Enunciado 1:
Reproduzca literalmente el tramo del fragmento sobre los chalecos amarillos que va desde "En Francia el" hasta "No fue así.".
Enunciado 2:
Responda a partir del fragmento sobre los chalecos amarillos:
(a) ¿Qué consigna resume la revuelta?
(b) ¿En qué meses anunciaban muchos comentaristas posibles estallidos sociales?
(c) ¿Para cuándo estaban previstos los aumentos?
Enunciado 3:
Enumere todos los rubros que, según el fragmento sobre los chalecos amarillos, abarcaba la batería de aumentos prevista.

Fragmento:
========================

En Francia el amarillo no es PRO

La insurrección de los chalecos amarillos demanda una justicia fiscal y social

 

“Pour une justice fiscale et sociale” es la consigna que resume la revuelta de los chalecos amarillos. Mientras muchos comentaristas anunciaban posibles estallidos sociales durante octubre y noviembre, el gobierno seguía aferrado a la esperanza de que la gente se resignara y aceptara la batería de aumentos de combustibles, impuestos y servicios previstos para comienzos de 2019. No fue así.

========================

Registros almacenados:
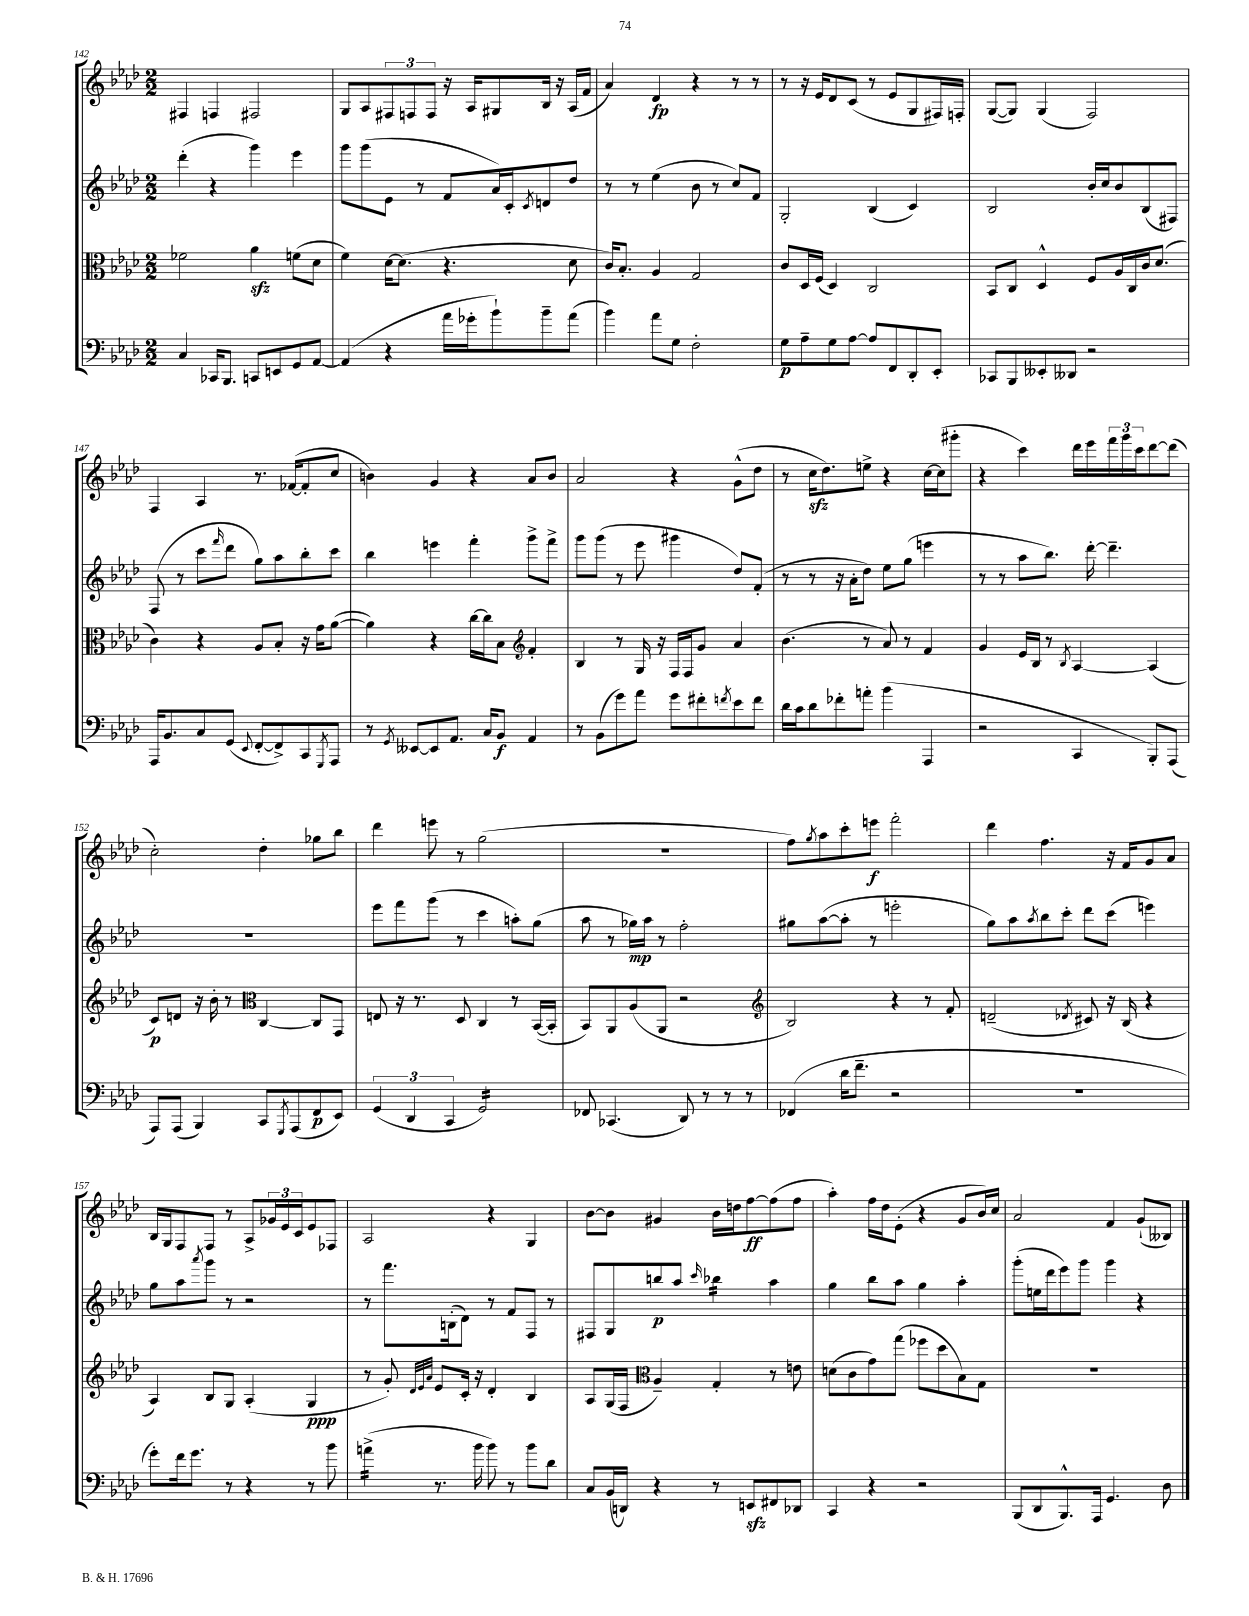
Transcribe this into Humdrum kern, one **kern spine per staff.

**kern	**kern	**kern	**kern
*staff4	*staff3	*staff2	*staff1
*clefF4	*clefC3	*clefG2	*clefG2
*k[b-e-a-d-]	*k[b-e-a-d-]	*k[b-e-a-d-]	*k[b-e-a-d-]
*M2/2	*M2/2	*M2/2	*M2/2
4C	2f-	(4ddd-'	4F#
16CC-	.	4r	4F
8.BBB-	.	.	.
8CC	4a-	4ggg)	2F#
8EE	.	.	.
8GG	(8f	4eee-	.
[8AA-	8d-	.	.
=	=	=	=
(4AA-]	4f)	8ggg	8G
.	.	(8ggg	8A-
4r	[16d-	8e-	12F#
.	(8.d-]	.	.
.	.	.	12F
.	.	8r	.
.	.	.	12F
16a-	4.r	8f	16r
16g-'	.	.	16A-
8b-`)	.	16a-)	8G#
.	.	16c'	.
.	.	8qc	.
8b-~	.	8d	16B-
.	.	.	16r
(8a-	8d-	8dd-	(16A-
.	.	.	16f
=	=	=	=
4b-)	16c)	8r	4a-)
.	8.B-'	.	.
.	.	8r	.
8a-	4A-	(4ee-	4d-
8G	.	.	.
2F'	2G	8b-	4r
.	.	8r	.
.	.	8cc)	8r
.	.	8f	8r
=	=	=	=
8G	8c	2G'	8r
8A-~	16D-	.	16r
.	(16F	.	16e-
8G	4D-)	.	8d-
[8A-	.	.	(8c
8A-]	2C	(4B-	8r
8FF	.	.	8e-
8DD-'	.	4c)	8G
8EE-'	.	.	16F#)
.	.	.	16F'
=	=	=	=
8CC-	8BB-	2B-	([8G
8BBB-	8C	.	8G])
8EE--'	4D-^^	.	(4G
8DD--	.	.	.
2r	8F	16b-'	2F)
.	.	16cc	.
.	16A-	8b-	.
.	16C	.	.
.	16c	(8B-	.
.	(8.d-	.	.
.	.	8F#)	.
=	=	=	=
16AAA-	4c)	(8F	4F
8.BB-	.	.	.
.	.	8r	.
8C	4r	8ccc	4A-
.	.	16qqfff	.
(8GG	.	8ddd-	.
8qqEE-	.	.	.
[8FF'	8A-	8gg)	8.r
8FF^])	8B-'	8aa-	.
.	.	.	([16f-
8CC	16r	8bb-'	8f-']
.	16g	.	.
8qGGG	.	.	.
8AAA-	([8a-	8ccc	8cc
=	=	=	=
8r	4a-])	4bb-	4b)
8qGG	.	.	.
[8EE--	.	.	.
8EE--]	4r	4eee	4g
8.AA-	.	.	.
.	[16cc	4fff'	4r
16C	16cc]	.	.
8BB-	8B-	.	.
*	*clefG2	*	*
4AA-	4f'	8ggg^	8a-
.	.	8fff^	8b
=	=	=	=
8r	4B-	8ggg	2a-
(8BB-	.	(8ggg	.
8g)	8r	8r	.
8a-	16G	8eee-	.
.	16r	.	.
8g	16F	4ggg#	4r
.	16F	.	.
8f#'	8g	.	.
8qf	.	.	.
8e-	4a-	8dd-)	(8g^^
8f	.	(8f'	8dd-
=	=	=	=
16d-	(4.b-	8r	8r
16c	.	.	.
8d-	.	8r	16cc
.	.	.	8.dd-)
8f-'	.	16r	.
.	.	16a-'	.
8a'	8r	8dd-)	8ee^
(4b-	8a-)	8ee-	4r
.	8r	(8gg	.
4AAA-	4f	4eee	[16cc
.	.	.	(16cc]
.	.	.	8ggg#'
=	=	=	=
2r	4g	8r	4r
.	.	8r	.
.	16e-	8aa-	4ccc)
.	16B-	.	.
.	8r	8.bb-)	.
.	8qB-	.	.
4CC	[4A-	.	16ddd-
.	.	[16ddd-'	16eee-
.	.	4.ddd-~]	24fff
.	.	.	24ggg
.	.	.	24ccc
8BBB-')	(4A-]	.	[8ddd-
(8AAA-	.	.	(8ddd-]
=	=	=	=
8AAA-)	8c)	1r	2cc')
(8AAA-	8d	.	.
4BBB-)	16r	.	.
.	16b-'	.	.
.	8r	.	.
*	*clefC3	*	*
8CC	[4C	.	4dd-'
8qGGG	.	.	.
(8AAA-	.	.	.
8FF	8C]	.	8gg-
8EE-)	8GG	.	8bb-
=	=	=	=
(6GG	8E	8eee-	4ddd-
.	16r	8fff	.
6DD-	.	.	.
.	8.r	.	.
.	.	(8ggg	8eee
6CC	.	.	.
.	8D-	8r	8r
2GG)	4C	4ccc	(2gg
.	8r	8aa')	.
.	([16BB-	(8gg	.
.	16BB-']	.	.
=	=	=	=
8FF-	8BB-)	8aa-	1r
(4.CC-	8AA-	8r	.
.	(8A-	16gg-)	.
.	.	16aa-	.
.	8AA-	8r	.
8DD-)	2r	2ff'	.
8r	.	.	.
8r	.	.	.
8r	.	.	.
=	=	=	=
*	*clefG2	*	*
(4FF-	2B-)	8gg#	8ff)
.	.	.	8qgg
.	.	([8aa-	8aa-
16d-	.	8aa-']	8ccc'
8.f~	.	.	.
.	.	8r	8eee
2r	4r	2eee'	2fff'
.	8r	.	.
.	8f'	.	.
=	=	=	=
1r	(2d~	8gg)	4ddd-
.	.	8aa-	.
.	.	8qaa-	.
.	.	8bb-	4.ff
.	.	8ccc'	.
.	8qd-	.	.
.	8c#)	8ddd-	.
.	16r	(8ccc	16r
.	(16B-	.	16f
.	4r	4eee)	8g
.	.	.	8a-
=	=	=	=
8g')	4A-)	8gg	16B-
.	.	.	16G
16f	.	8aa-	8F
8.g	.	.	.
.	.	8qaaa-	.
.	8B-	8ggg	8F
8r	8G	8r	8r
4r	(4A-'	2r	8A-^
.	.	.	24g-
.	.	.	24e-
.	.	.	24c
8r	4G	.	8e-
8b-	.	.	8F-
=	=	=	=
(4a^	8r	8r	2A-
.	8g')	8.fff	.
.	32qqd-	.	.
.	32qqe-	.	.
.	32qqa-	.	.
8.r	8e-	.	.
.	.	(16B'	.
.	16c'	8d-)	.
16b-	16r	.	.
8b-)	4d-'	8r	4r
8r	.	8f	.
8b-	4B-	8F	4G
8d-	.	8r	.
=	=	=	=
8C	8A-	8F#	[8b-
(16BB-	(16G	8G	8b-]
16DD)	16F	.	.
*	*clefC3	*	*
4r	4A-~)	8bb	4g#
.	.	8aa-	.
.	.	16qqccc	.
8r	4G'	4bb-	16b-
.	.	.	16dd
8EE	.	.	[8ff
8FF#	8r	4aa-	(8ff]
8DD-	8e	.	8ff
=	=	=	=
4CC	(8d	4gg	4aa-')
.	8c	.	.
4r	8g)	8bb-	16ff
.	.	.	16dd-
.	(8gg	8aa-	(8e-'
2r	8ff-	4gg	4r
.	8dd-	.	.
.	8B-)	4aa-'	8g
.	8G	.	16b-)
.	.	.	16cc
=	=	=	=
(8BBB-	1r	(8ggg'	2a-
8DD-	.	16ee	.
.	.	16ddd-	.
8.BBB-^^)	.	8eee-)	.
.	.	8ggg	.
16AAA-	.	.	.
4.GG	.	4ggg	4f
.	.	4r	(8g`
8D-	.	.	8B--)
==	==	==	==
*-	*-	*-	*-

========================

Respuesta 1:
En Francia el amarillo no es PRO

La insurrección de los chalecos amarillos demanda una justicia fiscal y social

 

“Pour une justice fiscale et sociale” es la consigna que resume la revuelta de los chalecos amarillos. Mientras muchos comentaristas anunciaban posibles estallidos sociales durante octubre y noviembre, el gobierno seguía aferrado a la esperanza de que la gente se resignara y aceptara la batería de aumentos de combustibles, impuestos y servicios previstos para comienzos de 2019. No fue así.

Respuesta 2:
(a) "Pour une justice fiscale et sociale".
(b) En octubre y noviembre.
(c) Para comienzos de 2019.

Respuesta 3:
Combustibles, impuestos y servicios.